Voor zover wij dat nog niet gedaan hebben, stellen we ons in tegenwoordigheid van de Heer.
De tekst van het lied en de meditatie vind je op het blaadje. Als meelezen je helpt, kan je dit doen, maar je kan ook alleen maar luisteren en muziek en woord binnen laten komen. Blij je ergens bij hangen, dan is dat goed, blijf daar gerust bij. De vragen zijn alleen om je te helpen, beantwoorden hoeft niet.
De mens is geschapen om op God afgestemd te zijn
en daardoor in vrijheid zichzelf te worden.
Wat de mens op aarde ter beschikking staat,
is om hem te helpen dat doel na te streven.
Ik zou kunnen vragen dat ik God ervaar als de grondslag van mijn leven.

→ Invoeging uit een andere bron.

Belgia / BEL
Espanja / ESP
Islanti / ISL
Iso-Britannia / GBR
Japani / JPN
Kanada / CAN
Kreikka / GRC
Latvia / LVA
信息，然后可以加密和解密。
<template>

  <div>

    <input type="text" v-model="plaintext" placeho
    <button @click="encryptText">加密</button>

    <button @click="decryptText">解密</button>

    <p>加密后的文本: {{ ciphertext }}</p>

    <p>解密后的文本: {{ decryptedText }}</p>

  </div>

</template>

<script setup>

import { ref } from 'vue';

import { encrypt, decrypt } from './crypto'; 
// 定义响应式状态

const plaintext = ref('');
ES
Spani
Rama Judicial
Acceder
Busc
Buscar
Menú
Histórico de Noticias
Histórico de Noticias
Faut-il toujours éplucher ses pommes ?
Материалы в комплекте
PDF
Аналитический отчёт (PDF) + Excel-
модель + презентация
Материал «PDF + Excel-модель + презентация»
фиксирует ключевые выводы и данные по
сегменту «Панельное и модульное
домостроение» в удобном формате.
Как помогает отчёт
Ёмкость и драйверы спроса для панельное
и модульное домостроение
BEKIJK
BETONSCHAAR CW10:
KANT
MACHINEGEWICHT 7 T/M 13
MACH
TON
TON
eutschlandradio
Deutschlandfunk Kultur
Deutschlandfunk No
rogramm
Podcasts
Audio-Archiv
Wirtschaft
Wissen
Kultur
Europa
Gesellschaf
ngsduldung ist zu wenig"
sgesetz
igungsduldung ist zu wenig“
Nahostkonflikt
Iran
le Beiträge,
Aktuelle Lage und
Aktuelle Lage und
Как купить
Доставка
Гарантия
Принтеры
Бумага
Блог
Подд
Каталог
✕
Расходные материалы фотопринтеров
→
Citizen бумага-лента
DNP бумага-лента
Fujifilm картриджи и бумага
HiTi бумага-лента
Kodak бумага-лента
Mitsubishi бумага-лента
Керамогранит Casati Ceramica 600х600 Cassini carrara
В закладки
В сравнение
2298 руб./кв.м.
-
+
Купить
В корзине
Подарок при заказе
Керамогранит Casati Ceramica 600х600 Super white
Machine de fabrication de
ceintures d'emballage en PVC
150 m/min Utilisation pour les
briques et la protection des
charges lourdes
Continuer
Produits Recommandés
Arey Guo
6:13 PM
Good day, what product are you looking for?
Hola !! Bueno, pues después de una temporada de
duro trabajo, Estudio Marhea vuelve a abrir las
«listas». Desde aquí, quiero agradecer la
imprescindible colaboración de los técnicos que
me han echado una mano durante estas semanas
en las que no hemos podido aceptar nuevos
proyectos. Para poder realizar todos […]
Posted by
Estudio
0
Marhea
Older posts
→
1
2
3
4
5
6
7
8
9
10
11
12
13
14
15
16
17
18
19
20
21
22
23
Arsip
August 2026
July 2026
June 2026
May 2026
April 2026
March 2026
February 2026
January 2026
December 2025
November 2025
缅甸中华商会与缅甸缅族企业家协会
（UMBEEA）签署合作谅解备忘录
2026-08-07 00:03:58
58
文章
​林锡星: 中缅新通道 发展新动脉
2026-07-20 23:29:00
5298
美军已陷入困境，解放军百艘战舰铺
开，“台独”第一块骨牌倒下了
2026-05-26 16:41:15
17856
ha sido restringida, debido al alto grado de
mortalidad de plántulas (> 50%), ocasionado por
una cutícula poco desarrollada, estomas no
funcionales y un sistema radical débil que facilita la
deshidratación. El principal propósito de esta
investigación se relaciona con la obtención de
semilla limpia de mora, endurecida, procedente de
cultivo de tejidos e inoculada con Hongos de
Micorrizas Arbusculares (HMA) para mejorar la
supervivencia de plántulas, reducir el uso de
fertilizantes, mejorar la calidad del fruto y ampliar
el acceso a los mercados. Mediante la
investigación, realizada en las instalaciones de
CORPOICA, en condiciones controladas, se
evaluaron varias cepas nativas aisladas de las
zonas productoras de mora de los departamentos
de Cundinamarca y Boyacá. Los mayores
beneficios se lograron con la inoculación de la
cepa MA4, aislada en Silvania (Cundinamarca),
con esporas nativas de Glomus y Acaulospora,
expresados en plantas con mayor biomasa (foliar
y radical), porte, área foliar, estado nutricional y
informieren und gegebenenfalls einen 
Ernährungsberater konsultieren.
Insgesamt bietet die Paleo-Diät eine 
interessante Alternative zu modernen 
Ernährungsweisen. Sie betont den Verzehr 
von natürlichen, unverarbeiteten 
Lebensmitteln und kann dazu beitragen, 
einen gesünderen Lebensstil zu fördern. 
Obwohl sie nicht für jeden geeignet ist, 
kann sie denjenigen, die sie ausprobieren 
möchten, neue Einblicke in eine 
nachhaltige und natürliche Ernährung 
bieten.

Hoor. Maar ik kan niet horen.
Mijn oren dichtgestopt.
Mijn adem opgekropt.
Mijn hart van leegte zwaar.
Ik ben nog niet geboren.
Ik ben niet. Niet waar.
Hoor. Maar ik wil niet horen.
Zou ik uw woord verstaan,
ik moest uw wegen gaan,
u volgen hier en nu.
Ik durf niet zijn geboren
en leven toe n aar U.
Hoor, roept Gij in mijn oren
en jaagt mijn angst uiteen.
O stem door merg en been
verwek mij uit het graf,
uw mens opnieuw geboren –
o toekomst, laat niet af.
De jonge Samuël deed dienst in het heiligdom van de Heer, onder het toezicht van Eli. In die dagen was een woord van de Heer een zeldzaamheid en kwam een visioen niet dikwijls voor.
- “Hoor! Maar ik kan niet horen, mijn oren zijn dichtgestopt!”
Heb ik deze ervaring ook wel eens,
in mijn gewone dagelijkse leven, dat een ander mens, mij roept, een beroep op mij doet, maar dat ik bewust of onbewust,
doof ben voor deze oproep?
Op een dag lag Eli te slapen op zijn gewone plaats;
zijn ogen begonnen zwak te worden en hij kon niet meer zien. De lamp van God was nog niet gedoofd,
en Samuël lag te slapen in het heiligdom van de Heer,
waar de ark van God stond. Toen riep de Heer: “Samuël!” Samuël antwoordde: “Hier ben ik,” Hij liep haastig naar Eli en zei: ”Hier ben ik. U hebt mij toch geroepen?”
Maar Eli antwoordde: “Ik heb niet geroepen, ga maar weer slapen.” En hij ging en legde zich te slapen.
- De jonge Samuël werd geroepen. Hij hoorde wel,
maar Gods stem drong nog niet tot hem door.
Meen ik me wel eens opgeroepen te voelen door iets
of iemand, een vaag gevoel,
waar ik nog niet de vinger op kan leggen?
Iets dat me wel in beweging zet, onrustig maakt.
Zou dat de roepstem van God kunnen zijn?
Toen riep de Heer opnieuw: “Samuël!” Samuël stond op, ging naar Eli toe en zei: “Hier ben ik. U hebt mij toch geroepen?”
Eli antwoordde: “Ik heb niet geroepen mijn jongen, ga maar weer slapen.”
Samuël kende de Heer nog niet: een woord van de Heer was hem nog nooit geopenbaard.”
- Samuël kende het woord van de Heer nog niet en kon er daarom geen gehoor aan geven. De tijd was er nog niet rijp voor.
Hoe is dat voor mij, verlang ik ernaar om in mijn leven duidelijk te krijgen wat het is dat mij drijft? Misschien Gods stem?
Kan ik ook de hulp van een ander toelaten om het voor mij duidelijker te maken?
En weer riep de Heer Samuël; nu voor de derde keer. Samuël stond op, ging naar Eli en zei: “U hebt mij toch geroepen?” Toen begreep Eli dat het de Heer was die de jongen riep.
En hij zei tegen Samuël: “Ga maar slapen, en mocht Hij je roepen, dan moet je zeggen:
“Spreek, Heer, uw dienaar luistert.” Samuël ging dus weer op zijn gewone plaats slapen. Toen kwam de Heer bij hem staan en riep even als de vorige keren: “Samuël, Samuël!” En Samuël antwoordde:
“Spreek, uw dienaar luistert.”
- Ook in mijn leven blijft God aandringen.
Hij riep mij al voordat ik aan Hem dacht.
Verlang ik ernaar om mijn roeping, mijn grondslag, te zoeken door de weg te gaan die voor mij is bestemd? Zou ik dan ook willen zeggen: “Spreek, Heer, uw dienaar luistert.”?
Wij blikken terug op wat deze meditatie ons gedaan heeft. Over enkele ogenblikken sluiten we deze meditatie af met het lied.